WHAT THE EXERCISE ASKS = Below are some records. Copy every line in them that holds "cuts".

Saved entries
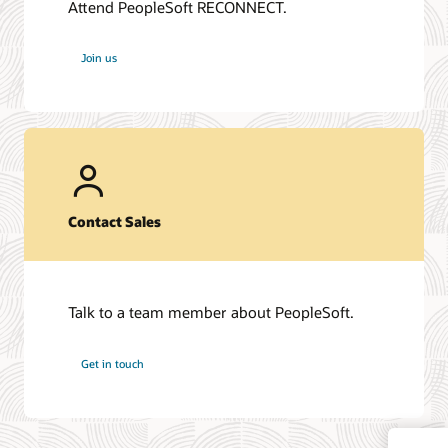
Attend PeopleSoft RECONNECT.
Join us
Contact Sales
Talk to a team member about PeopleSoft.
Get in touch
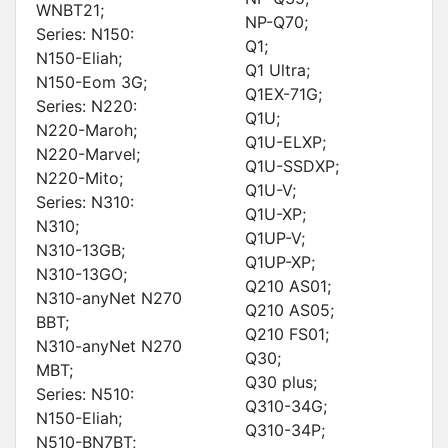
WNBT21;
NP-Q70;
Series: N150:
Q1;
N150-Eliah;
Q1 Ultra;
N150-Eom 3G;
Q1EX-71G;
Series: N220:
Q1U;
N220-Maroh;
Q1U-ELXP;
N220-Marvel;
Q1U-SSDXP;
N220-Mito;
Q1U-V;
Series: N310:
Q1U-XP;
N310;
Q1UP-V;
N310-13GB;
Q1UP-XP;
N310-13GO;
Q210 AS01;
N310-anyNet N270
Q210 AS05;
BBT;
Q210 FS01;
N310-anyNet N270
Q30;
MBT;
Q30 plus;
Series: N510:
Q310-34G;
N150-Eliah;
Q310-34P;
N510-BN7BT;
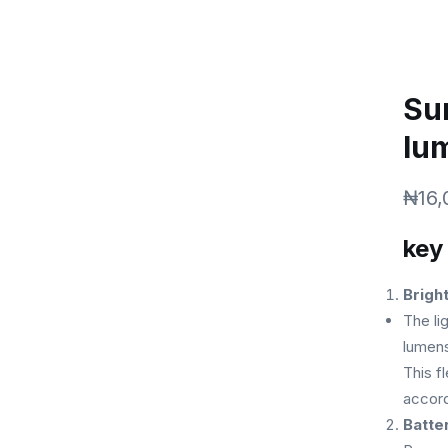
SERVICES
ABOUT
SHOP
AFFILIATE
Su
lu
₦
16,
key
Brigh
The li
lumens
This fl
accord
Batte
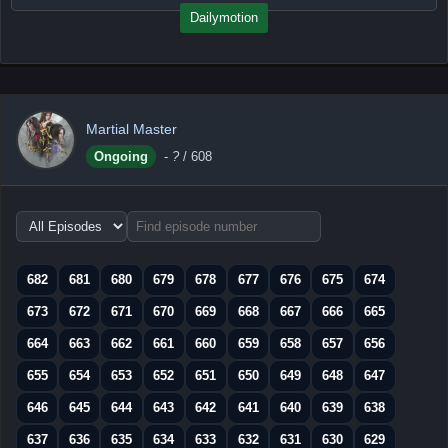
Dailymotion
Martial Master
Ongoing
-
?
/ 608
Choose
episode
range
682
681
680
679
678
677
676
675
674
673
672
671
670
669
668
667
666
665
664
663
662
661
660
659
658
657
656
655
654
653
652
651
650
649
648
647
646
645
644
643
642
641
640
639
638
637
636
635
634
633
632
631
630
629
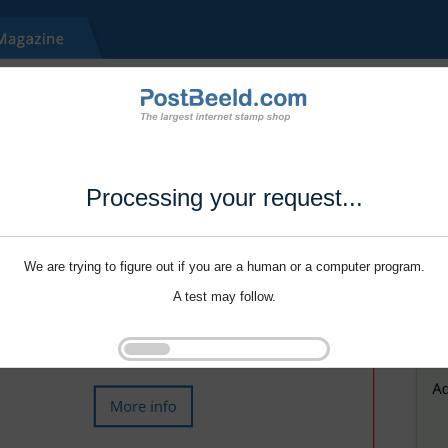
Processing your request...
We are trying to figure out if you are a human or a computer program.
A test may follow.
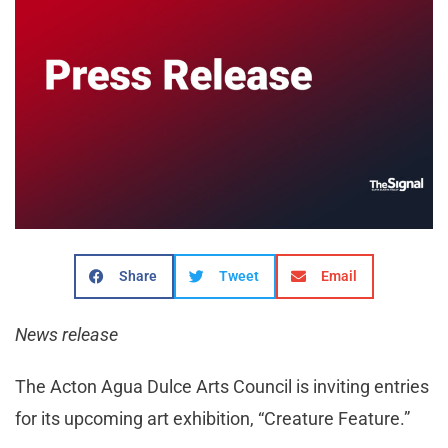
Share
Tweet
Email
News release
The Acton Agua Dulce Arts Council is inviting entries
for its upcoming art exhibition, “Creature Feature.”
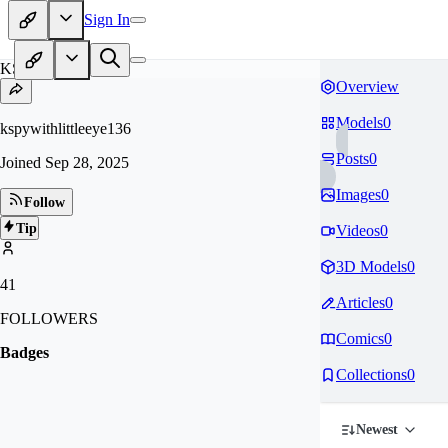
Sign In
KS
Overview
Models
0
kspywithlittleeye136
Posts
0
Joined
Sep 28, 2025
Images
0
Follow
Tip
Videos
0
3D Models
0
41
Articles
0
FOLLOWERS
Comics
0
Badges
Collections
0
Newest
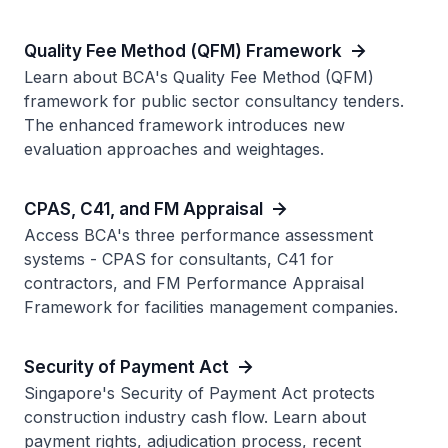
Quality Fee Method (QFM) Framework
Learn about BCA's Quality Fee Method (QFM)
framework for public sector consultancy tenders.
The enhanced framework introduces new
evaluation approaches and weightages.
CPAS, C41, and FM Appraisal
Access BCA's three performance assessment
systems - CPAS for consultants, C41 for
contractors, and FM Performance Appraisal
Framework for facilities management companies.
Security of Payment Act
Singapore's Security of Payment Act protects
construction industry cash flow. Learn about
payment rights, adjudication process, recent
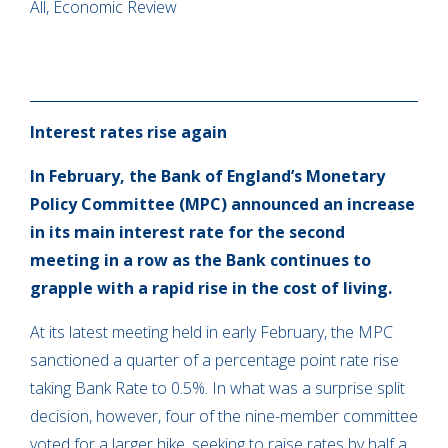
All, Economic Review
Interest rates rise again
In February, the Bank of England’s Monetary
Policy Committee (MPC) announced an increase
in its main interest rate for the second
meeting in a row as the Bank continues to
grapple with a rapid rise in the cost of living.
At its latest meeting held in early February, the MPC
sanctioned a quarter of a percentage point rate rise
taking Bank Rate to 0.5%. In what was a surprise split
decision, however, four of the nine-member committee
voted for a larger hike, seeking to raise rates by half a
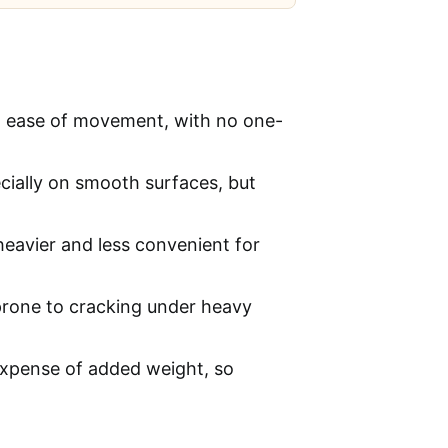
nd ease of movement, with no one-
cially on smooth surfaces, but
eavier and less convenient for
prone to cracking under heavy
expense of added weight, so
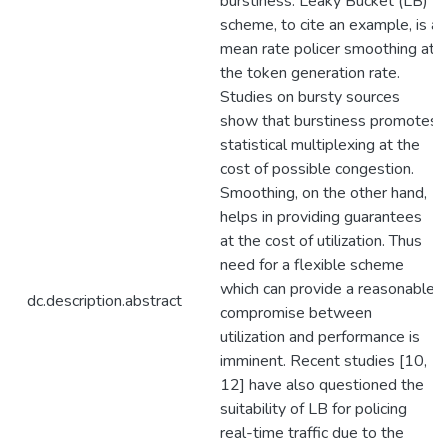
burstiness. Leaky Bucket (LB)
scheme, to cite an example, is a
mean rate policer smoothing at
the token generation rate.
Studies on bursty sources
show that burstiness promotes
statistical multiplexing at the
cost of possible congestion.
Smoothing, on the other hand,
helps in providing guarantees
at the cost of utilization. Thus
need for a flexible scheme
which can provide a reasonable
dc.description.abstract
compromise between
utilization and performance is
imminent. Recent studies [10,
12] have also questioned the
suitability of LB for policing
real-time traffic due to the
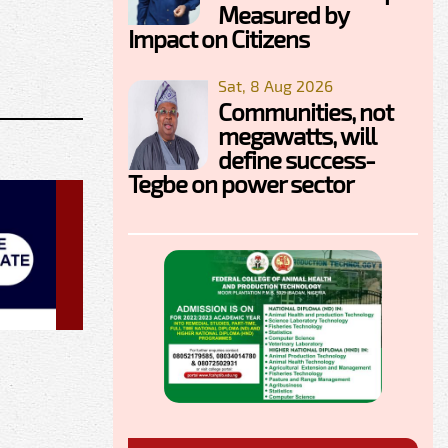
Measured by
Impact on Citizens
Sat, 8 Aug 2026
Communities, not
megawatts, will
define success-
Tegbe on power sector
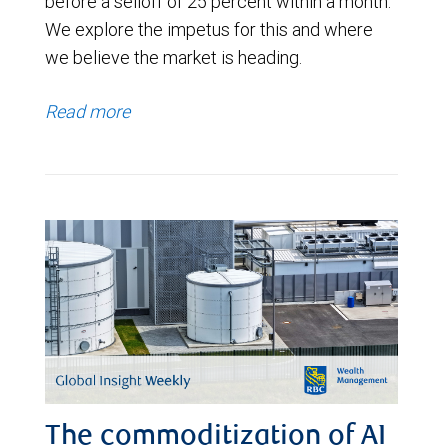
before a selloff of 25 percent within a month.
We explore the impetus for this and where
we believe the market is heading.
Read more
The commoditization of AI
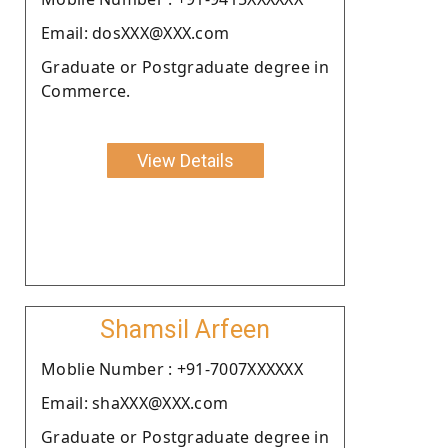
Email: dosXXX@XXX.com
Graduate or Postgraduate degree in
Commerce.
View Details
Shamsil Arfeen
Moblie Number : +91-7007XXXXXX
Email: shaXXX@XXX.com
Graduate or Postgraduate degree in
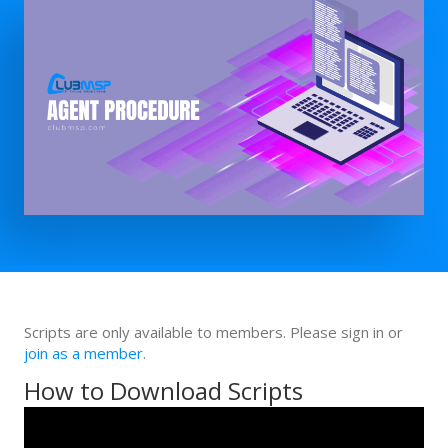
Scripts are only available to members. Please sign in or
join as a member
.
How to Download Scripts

==

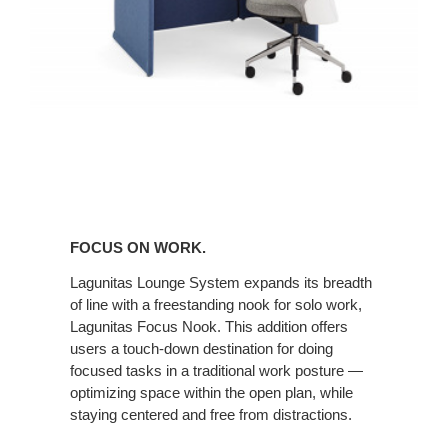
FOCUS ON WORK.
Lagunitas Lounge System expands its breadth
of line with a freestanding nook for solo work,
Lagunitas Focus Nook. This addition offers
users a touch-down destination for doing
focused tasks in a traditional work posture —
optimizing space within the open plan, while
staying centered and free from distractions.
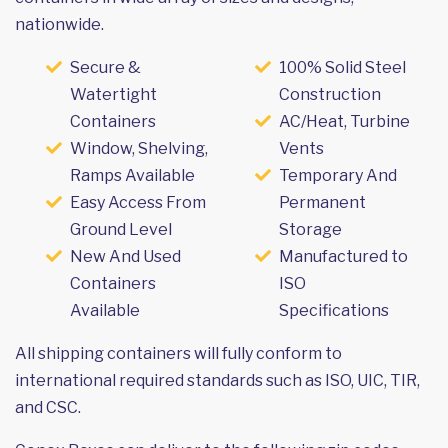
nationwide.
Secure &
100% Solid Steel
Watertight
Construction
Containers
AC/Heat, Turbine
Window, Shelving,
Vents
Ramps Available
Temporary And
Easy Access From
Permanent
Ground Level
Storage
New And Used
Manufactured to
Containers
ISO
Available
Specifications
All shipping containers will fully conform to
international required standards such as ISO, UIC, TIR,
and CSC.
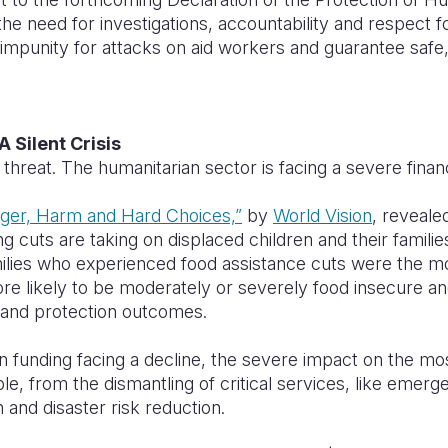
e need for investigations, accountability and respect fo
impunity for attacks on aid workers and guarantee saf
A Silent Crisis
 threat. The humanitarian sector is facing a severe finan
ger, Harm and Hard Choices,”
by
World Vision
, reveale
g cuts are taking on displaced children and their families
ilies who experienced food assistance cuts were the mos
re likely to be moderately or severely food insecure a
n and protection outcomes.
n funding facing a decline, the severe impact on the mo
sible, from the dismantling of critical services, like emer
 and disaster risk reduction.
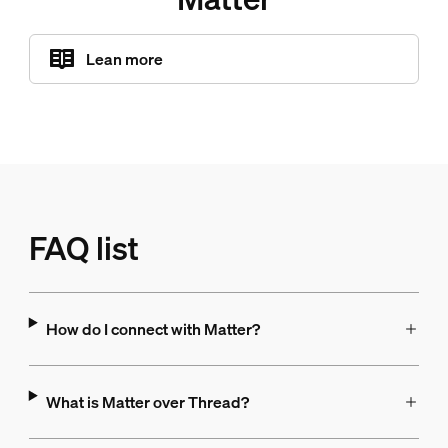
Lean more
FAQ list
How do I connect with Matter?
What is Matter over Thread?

OUTPUT FOR THIS EXERCISE =
g cuts are taking on displaced children and their families
ilies who experienced food assistance cuts were the mos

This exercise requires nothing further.